PASSAGE PROVIDED:
━━━
We recognize that many people -- including us -- have a gut-level negative reaction to the campaign's framing. But we are not the target audience, and our personal reactions aren't strong evidence about the campaign's impact on the people it was designed to influence. We encourage critics to distinguish between 'I personally dislike this' and 'I believe this will be net negative for animals.' The former is expected and largely irrelevant. The latter is important.
We take the possibility of dissuading people from being vegan very seriously. But we view the actual risk as low and far outweighed by the benefits. The rate and trend of veganism over time shows that most people aren’t vegan and aren’t about to be. Most individuals hold deeply entrenched views regarding their consumption of animal products, whereas their views on whether or where to donate are often much more flexible.
━━━
GIVEN ENTRIES:

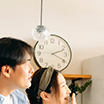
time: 2:19
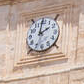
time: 2:00
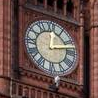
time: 12:12
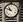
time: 10:48
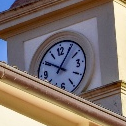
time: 10:05
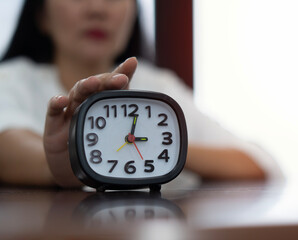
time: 3:02
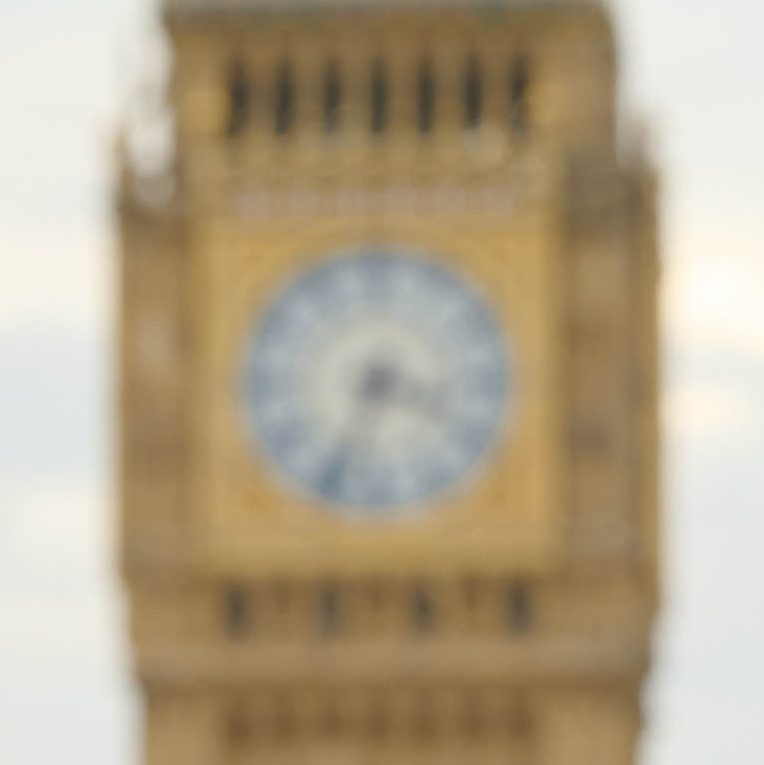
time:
━━━
GIVEN PROBLEM 1:
Could you rewrite the passage about the campaign's framing between "We take the" and "much more flexible.", inclusive, renaming "entrenched" to "rooted"?
GIVEN PROBLEM 2:
In the passage about the campaign's framing, what two statements do the authors encourage critics to distinguish between?
GIVEN PROBLEM 3:
Can you pick up the passage about the campaign's framing from where it stops and continue it?

EXPECTED OUTPUT 1:
We take the possibility of dissuading people from being vegan very seriously. But we view the actual risk as low and far outweighed by the benefits. The rate and trend of veganism over time shows that most people aren’t vegan and aren’t about to be. Most individuals hold deeply rooted views regarding their consumption of animal products, whereas their views on whether or where to donate are often much more flexible.

EXPECTED OUTPUT 2:
"I personally dislike this" and "I believe this will be net negative for animals."

EXPECTED OUTPUT 3:
We believe the potential upside of reaching the non-vegan majority -- many of whom may be hearing for the first time that they can still take significant action against factory farming -- far outweighs the risk to the small minority of "diet swing voters". We believe this is true even considering the risk of people reading just the headline and not the message about donating: We find it hard to believe that a single provocative headline would materially shift someone's long-term moral or dietary convictions. If a "swing eater" claimed to be swayed by one headline, we’re skeptical they were seriously considering diet change in the first place. After all, if individual messages were capable of easily changing dietary choices, we would expect to see far more progress in traditional vegan outreach over the past several decades.
We want to emphasize that we could be wrong about this. We remain open to the possibility that our message might drive more people to stop being vegan than to donate and if we had reason to suspect that this risk was high, we would respond accordingly. However, we don’t think that the prima facie case for this risk is strong, given what is already known about public attitudes to veganism and diet change.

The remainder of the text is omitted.